Minimizers minimize. They are provided with a function to minimize (the
objective) and the `Parameter`

s as a function of
which the objective should be minimized. Note that once again there are
different base classes for minimizers that take e.g. bounds or support
gradients. Their `execute()`

method
takes the metaparameters for the minimization. Again, be sure to inherit from
the appropriate base class(es) if you’re implementing your own minimizer to
make sure all the expected methods are there.

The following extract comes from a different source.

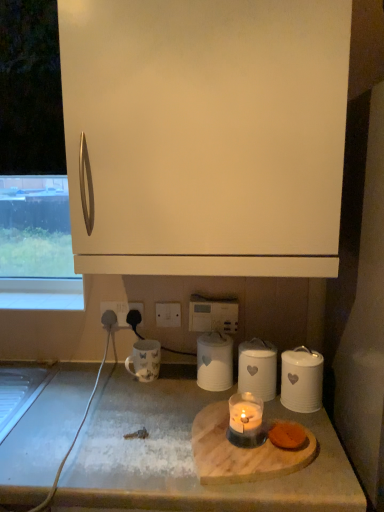
The height and width of the screenshot is (512, 384). I want to click on free space to the left of wooden cutting board at center, so click(x=126, y=441).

And if you’re wrapping Scipy
style minimizers, have a look at `ScipyMinimize`

to avoid a duplication of efforts.

## Example¶

Let’s say we have some data:

```
xdata = np.linspace(0, 100, 25)
a_vec = np.random.normal(15, scale=2, size=xdata.shape)
b_vec = np.random.normal(100, scale=2, size=xdata.shape)
ydata = a_vec * xdata + b_vec
```

And we want to fit it to some model:

```
a = Parameter('a', value=0, min=0, max=1000)
b = Parameter('b', value=0, min=0, max=1000)
x = Variable('x')
model = a * x + b
```

If we want to fit this normally (but with a specified minimizer), we’d write the following:

```
fit = Fit(mode, xdata, ydata, minimizer=BFGS)
fit_result = fit.execute()
```

Now instead, we want to call the minimizer directly. We first define a custom objective function (actually just a chi squared):

```
def f(x, a, b):
return a * x + b
def chi_squared(a, b):
return np.sum((ydata - f(xdata, a, b))**2)
custom_minimize = BFGS(chi_squared, [a, b])
custom_minimize.execute()
```

You’ll see that the result of both will be the same!